Buy in season and be flexible. Purchase what is in season and you can save big on your produce purchases. This time of year, enjoy warm, squash soups, fresh broccoli and artichokes. In the summer, the harvest is more bountiful and fresh fruit salad is easy to come by. Find out if your city has a local farmer’s market. This is a great source for in-season, fresh produce that if not certified organic, may still be pesticide free since it does not travel far. Many cities have farmers’ markets year-round, rain or shine.

Check for local food-coops as well. You can become a member for very little money (sometimes as low as $15) and you then have access to all types of organic foods at great prices. Many times, if you can find about eight hours a month to donate at the co-op you can save an additional 10-12% off your purchases.

Be on the lookout for coupons. Many natural products have coupons right on the package to be redeemed at checkout. Visit company websites. Many offer coupons and or incentives to try their products. Two great sites to look for coupons are and They both offer a great selection of food manufacturers with links to their home pages where you can request information and additional coupons such as Smucker Quality Beverages – the parent company for Santa Cruz Organics, After the Fall, and Knudsen brand juices. You can contact Smuckers at 530-899-5010 and request product coupons.

Keep an eye out for sales. Yep, organic products go on sale the same as anything else. This is where you can scoop up some great deals. For instance, last week at our local natural foods market, we noticed that some varieties of Santa Cruz Organic juices were on sale for $1.99 for a 32oz. bottle – no limit. We also found cans of organic soup for 99 cents – less than many of Progresso’s varieties. So, the general idea here is to be flexible and stock up when something you like goes on sale.

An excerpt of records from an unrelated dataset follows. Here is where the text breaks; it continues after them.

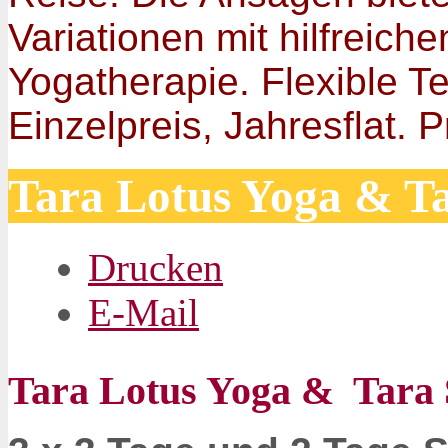
Variationen mit hilfreich
Yogatherapie. Flexible T
Einzelpreis, Jahresflat.
Tara Lotus Yoga & T
Drucken
E-Mail
Tara Lotus Yoga & Tara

Buy Bulk. This is one area that many people ignore and can save you quite a bit of money. You can purchase nearly all of your grains, pastas, dried fruits and nuts, and flours in bulk. By bulk, we don’t mean having to purchase 25 pounds of rice that’s going to last you a lifetime. You can purchase ¼ lb or 5 lbs – the difference is that you are not paying for packaging. Your local grocery store and natural foods stores have bulk isles where you simply fill a bag, write the price on the twist tie and they’ll weigh it at the register. You can buy organic brown rice for $.99 lb or fresh, shelled almonds for $4.99 lb. Re-use your plastic bag (see other article) and you’ll help preserve the environment and natural resources too.